Bundled in my jacket and a sunshine-yellow scarf, I followed Ezra down the sidewalk. We’d spent the morning impersonating private investigators at the café where Yana Deneva had worked before disappearing a week ago. We’d asked her coworkers, and almost every customer who came in, when they’d last seen her and if they’d noticed an albino man.

Results: nothing. No one had seen the albino man. He must’ve gotten better at scoping his victims—or he hadn’t gone to her workplace.

I puffed out a breath and extended my stride to keep up with Ezra as we ascended the steps of an old four-story building with lots of windows. The lime-green sign above the entrance read, “Vancouver Community College.”

“Tori is taking classes here,” Ezra remarked as he opened the door. “Maybe it’s a good thing she’s away.”

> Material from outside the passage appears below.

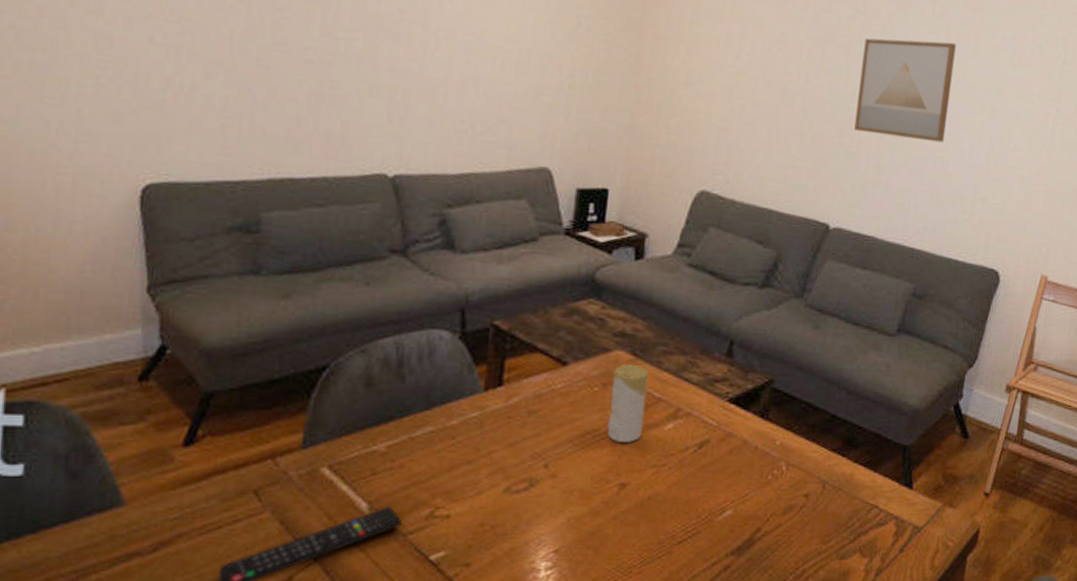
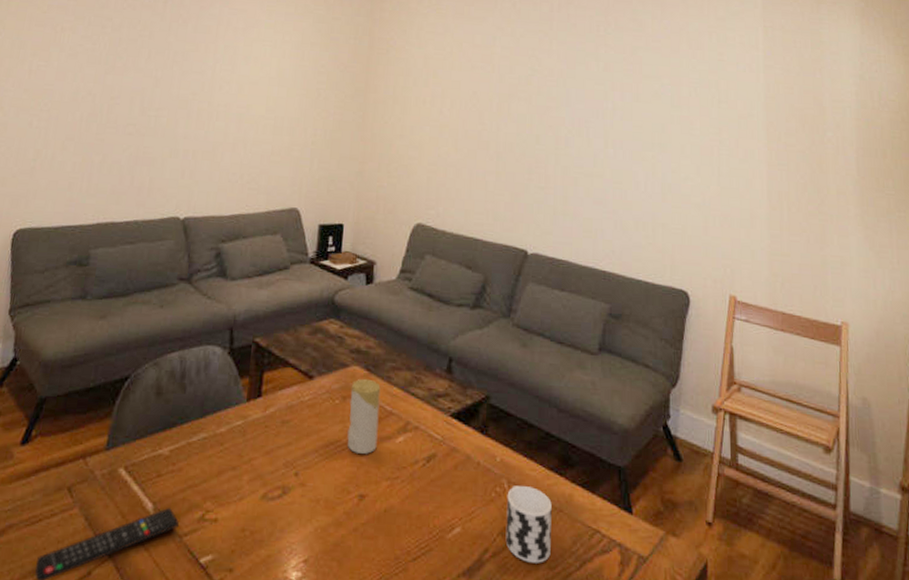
cup: none [779,468,831,539] -> present [505,486,552,563]
wall art: present [854,38,956,143] -> none [541,90,621,176]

“She’d be safe, though.” I patted the front of my jacket, absently checking for my infernus. “She isn’t the sorcerer’s type.”

“No, but the moment she learned a mythic was kidnapping and murdering young women from her neighborhood, she wouldn’t sleep until she personally kicked him face-first into the ground.”

I could see that. “Have you talked to her since she left?”

“No.” He looked away, speaking so quietly he couldn’t have intended for me to hear his next words. “I don’t want to talk to her.”

A cluster of chatting college students traipsed past, carrying large portfolio bags over their shoulders. Ezra adjusted his black beanie, untidy curls sticking out from beneath its knitted edge, and checked our info sheet on the victim.

“Yana was a theater student.” He looked around. “This way, I think.”

A few minutes later, we found ourselves standing at the back of a black-box theater room with tiered seating for a hundred people. A handful of students sat in the front row, and an older woman with her hair in a messy blond bun—the instructor, I assumed—stood in front of the stage. A young man paced back and forth, speaking passionately in iambic pentameter to his female costar.